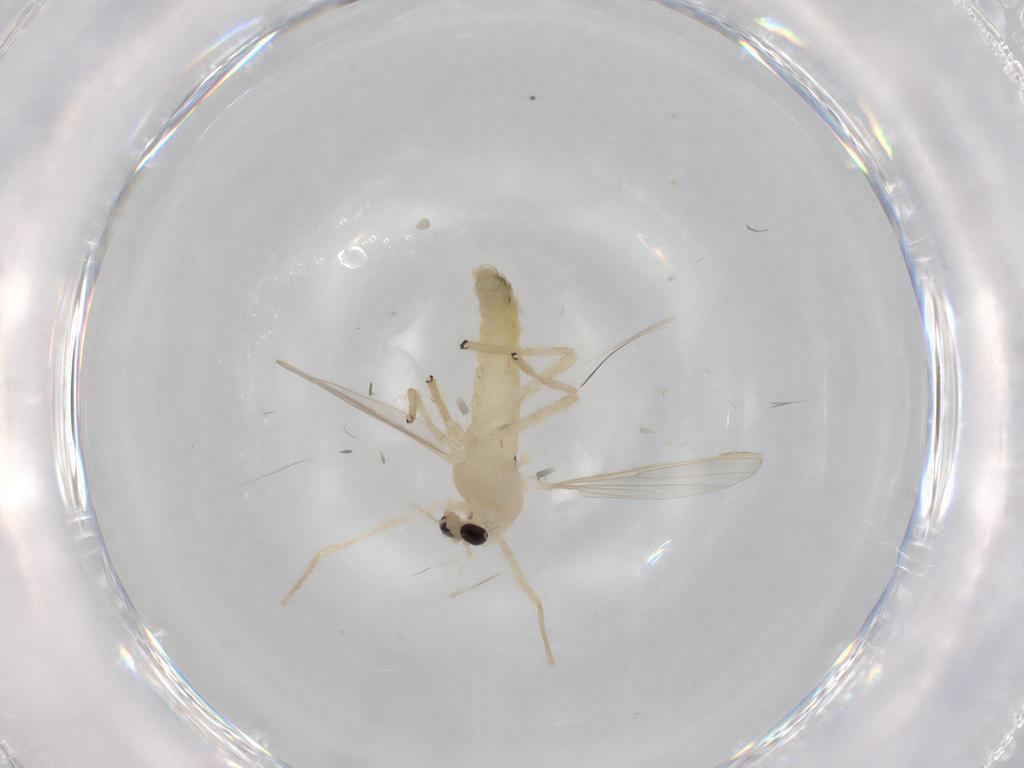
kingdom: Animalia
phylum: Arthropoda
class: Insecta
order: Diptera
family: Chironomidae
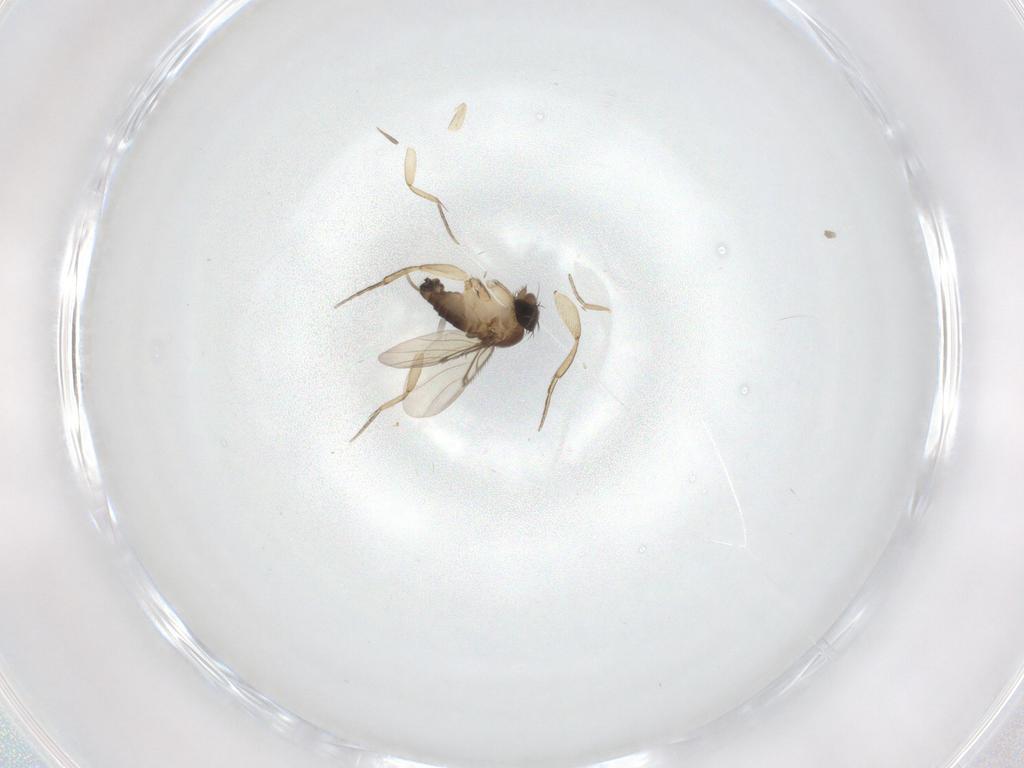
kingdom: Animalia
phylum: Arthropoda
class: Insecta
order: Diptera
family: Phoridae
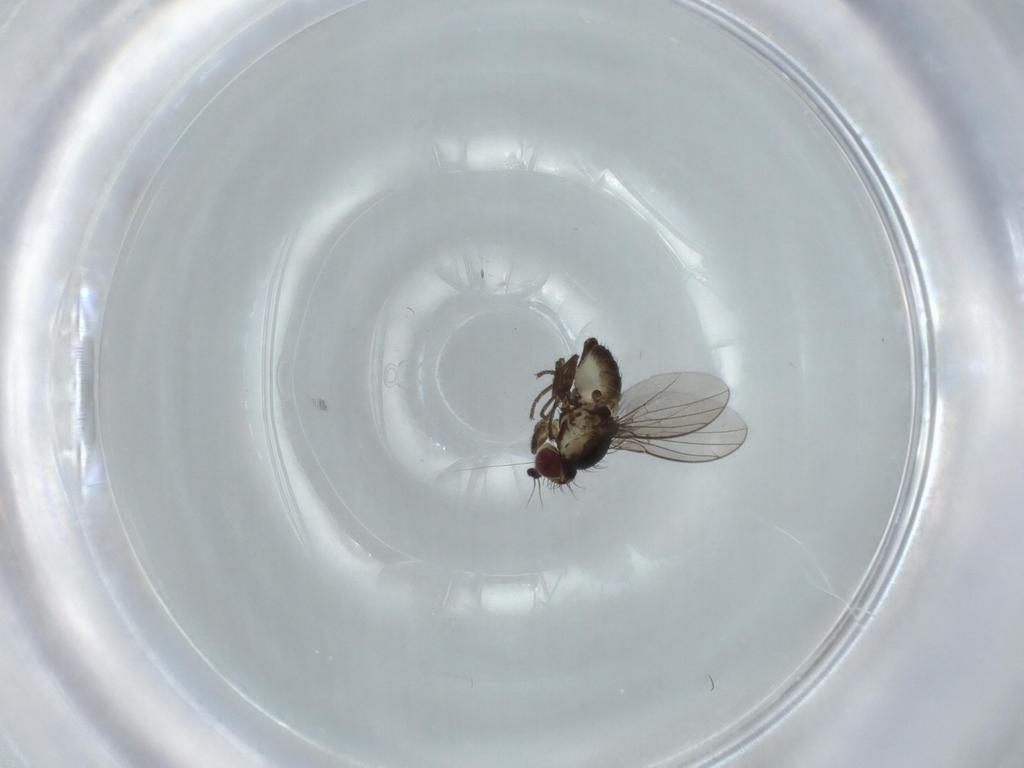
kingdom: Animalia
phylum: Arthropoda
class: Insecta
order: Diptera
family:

____________________

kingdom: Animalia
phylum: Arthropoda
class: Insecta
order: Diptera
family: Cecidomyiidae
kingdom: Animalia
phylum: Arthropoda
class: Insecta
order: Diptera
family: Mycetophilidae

____________________

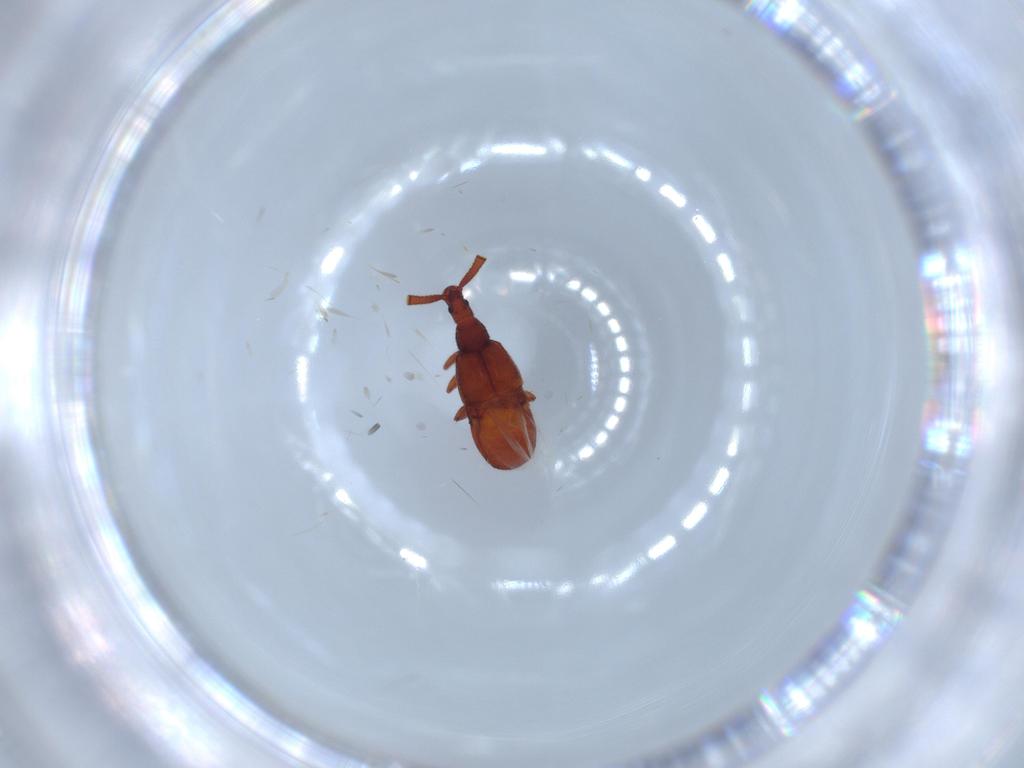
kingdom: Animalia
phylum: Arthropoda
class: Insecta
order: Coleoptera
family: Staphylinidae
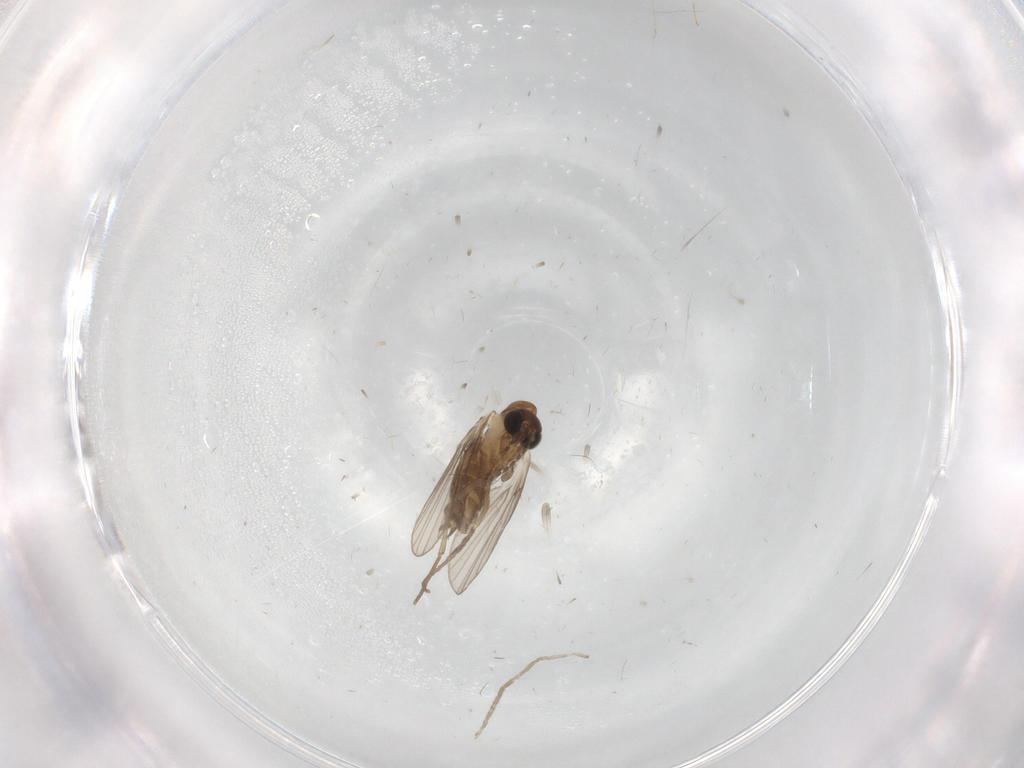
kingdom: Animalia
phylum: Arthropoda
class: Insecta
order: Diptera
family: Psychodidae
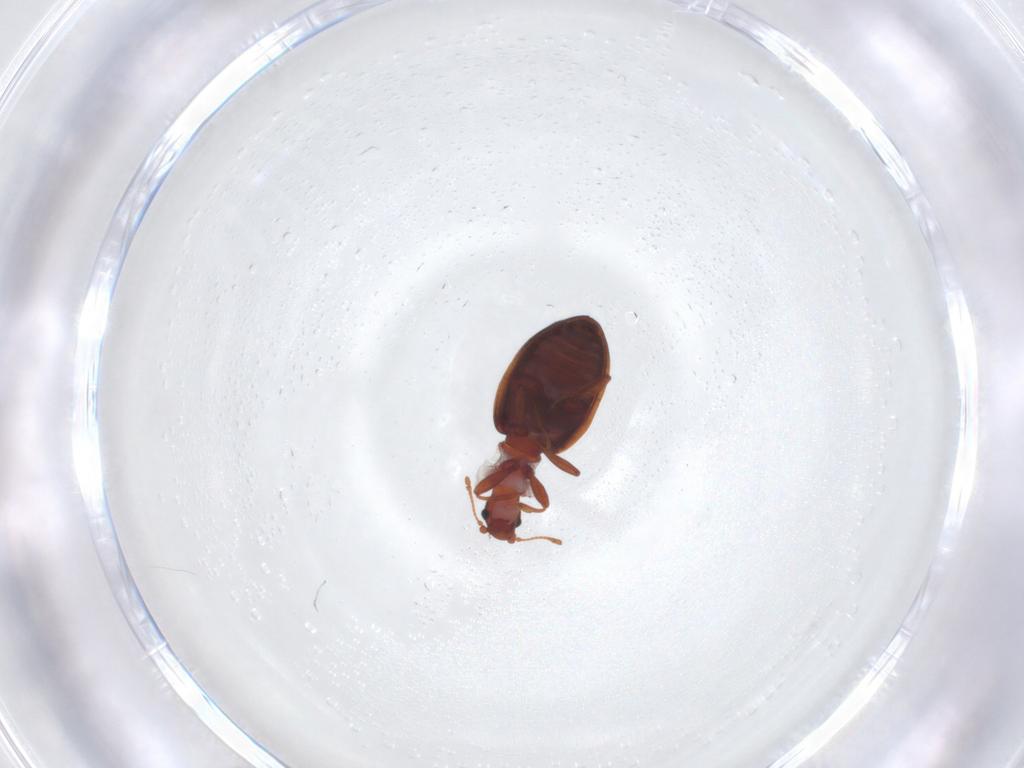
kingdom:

____________________

▶ [Exercise aim]
Pull out every line of the rows above that contains the word "family", matching case exactly.

▶ [Solution to this exercise]
family: Chironomidae
family: Phoridae
family:
family: Cecidomyiidae
family: Mycetophilidae
family: Staphylinidae
family: Psychodidae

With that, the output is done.